Preciado, alongside federal, state and other local representatives had the opportunity to tour the facility prior to the children’s arrival.
Preciado explained that he was told Wraparound Services, in partnership with Cherokee Federal, have been prepared for the children at the Fairplex. According to Preciado, it is expected that there will be minimum six hours of daily education, mental health services provided as well as other wellness services such as the farm and soccer fields.
Preciado added that weekly Friday Zoom meetings are scheduled with local activist groups, councilmembers, members of the county and members of the Fariplex to discuss the preparation and execution of these services.
“What I have been telling those who want to be involved is to be ready because all of this is still very new and is still being set up,” Preciado added.

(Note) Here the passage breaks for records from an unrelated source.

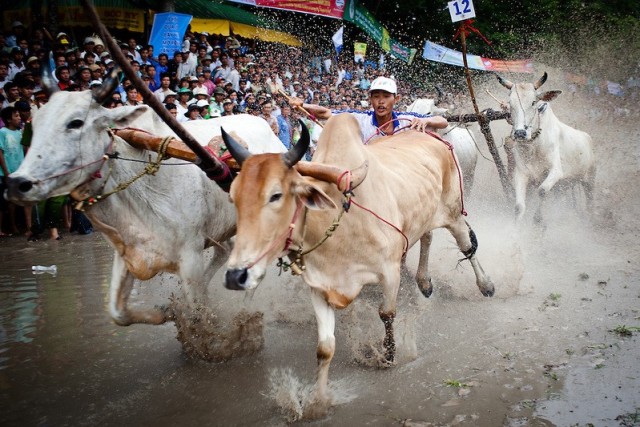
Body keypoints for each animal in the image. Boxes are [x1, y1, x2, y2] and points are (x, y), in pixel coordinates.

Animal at [6, 87, 286, 358]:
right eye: (35, 125)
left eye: (75, 123)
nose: (17, 183)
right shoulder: (128, 254)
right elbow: (119, 313)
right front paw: (167, 311)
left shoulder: (190, 256)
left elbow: (198, 314)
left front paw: (219, 344)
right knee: (224, 252)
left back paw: (244, 315)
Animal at [500, 72, 596, 222]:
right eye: (510, 103)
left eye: (533, 102)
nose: (520, 133)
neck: (533, 146)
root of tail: (587, 137)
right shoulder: (521, 173)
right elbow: (519, 207)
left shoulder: (556, 171)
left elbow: (542, 191)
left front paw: (538, 219)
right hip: (564, 185)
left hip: (589, 181)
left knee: (590, 203)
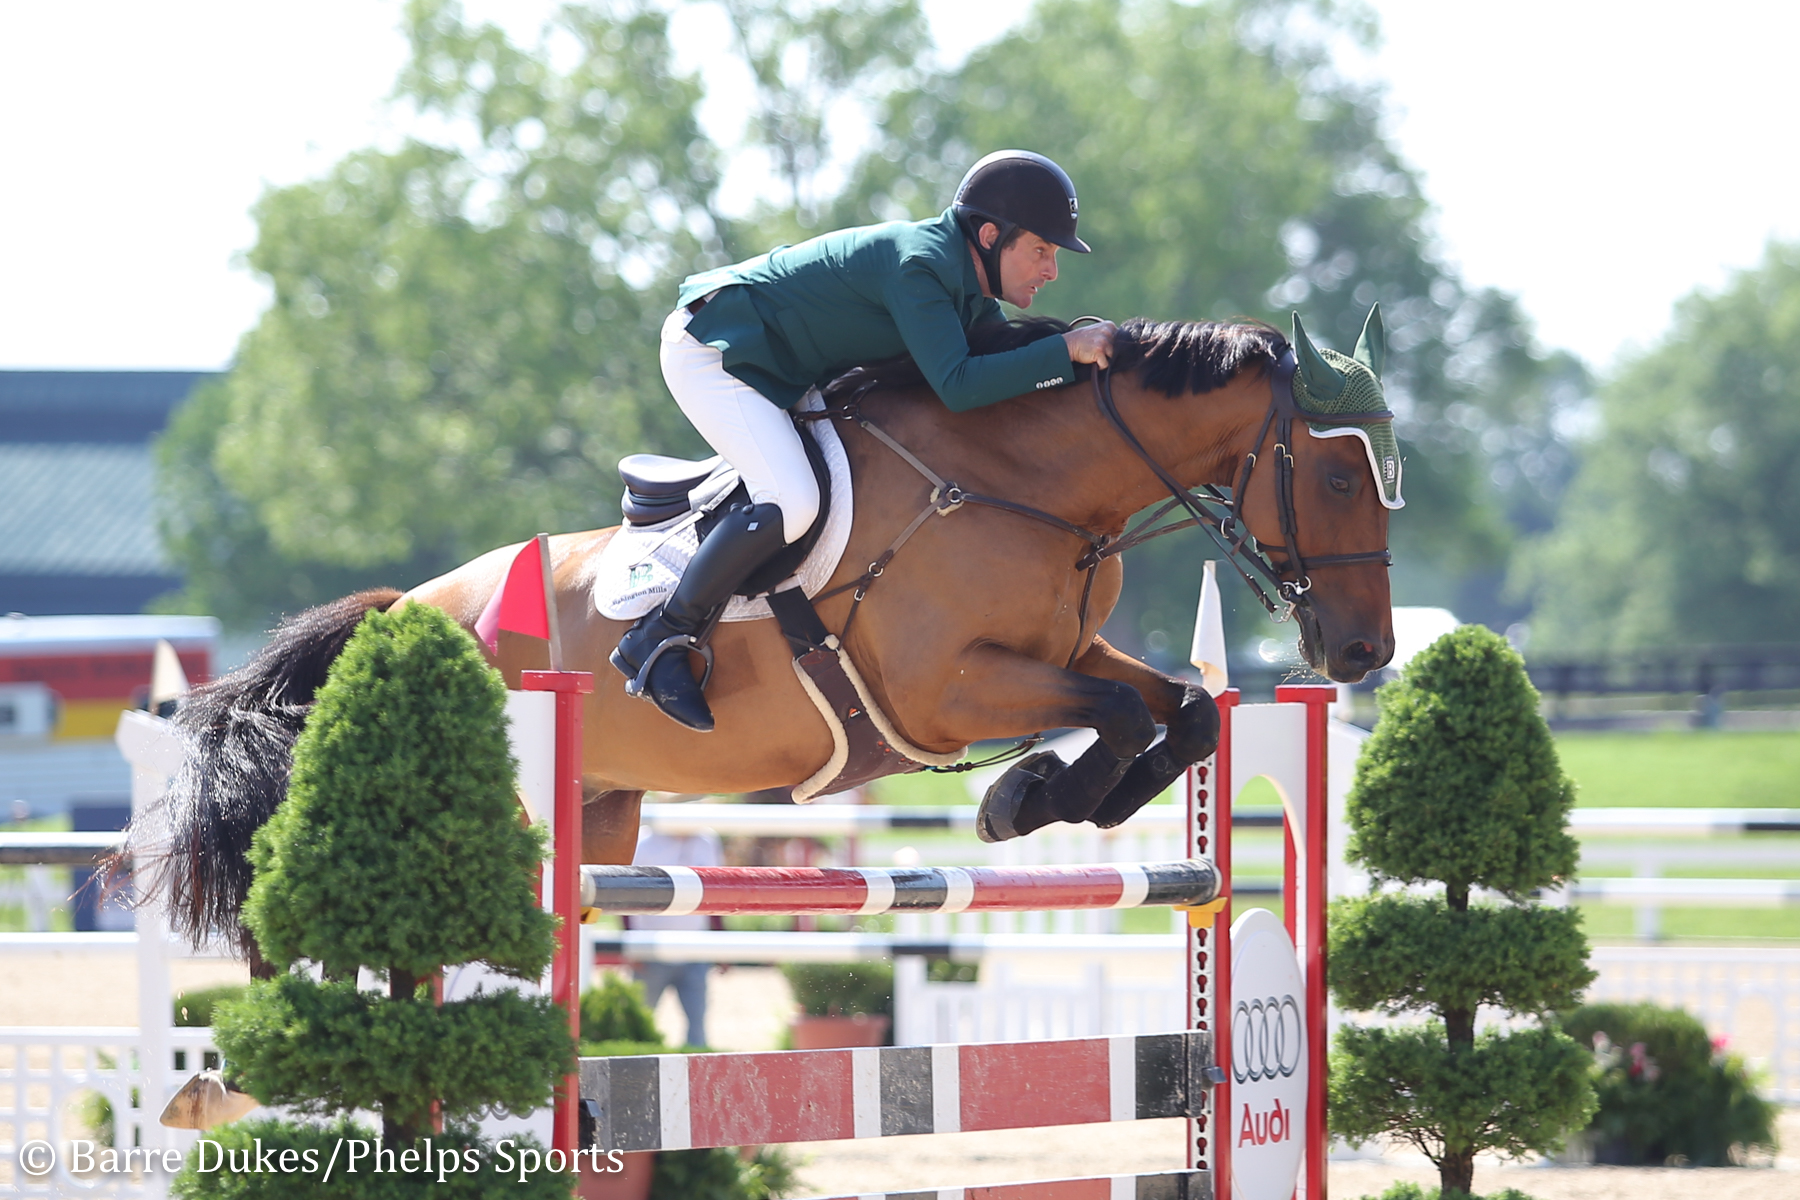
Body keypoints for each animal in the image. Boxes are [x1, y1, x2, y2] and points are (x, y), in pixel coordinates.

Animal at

Preciado explained that the city is working with local artists and CPP’s mariachi to bring live music and art to create a welcoming environment. He believes the Fairplex has ample space to hold CPP’s graduation ceremony in addition to the COVID testing and vaccination site that currently occupies the Fairplex, and the unaccompanied minors that will be arriving.
While the first group of children has arrived, more are expected to arrive within the following week, up to the Fairplex capacity of 2,500 children. The Pomona Community Foundation, a local independent foundation made up of leaders from various civic institutions in Pomona, is partnering with the Fairplex to take monetary donation through the Esperanza Fund. Plans for volunteering and other donations are expected to be announced soon.
“Thank you to everyone who is reading and wanting to get involved and knowing this is a moment to step up,” said Preciado. “And at the same time, like all of us had said, we must be ready because if at any moment it’s not what we believe it is or what we hope it is, then we will be the first ones at those doors, marching to making sure these unaccompanied minors are cared for in a humane way.”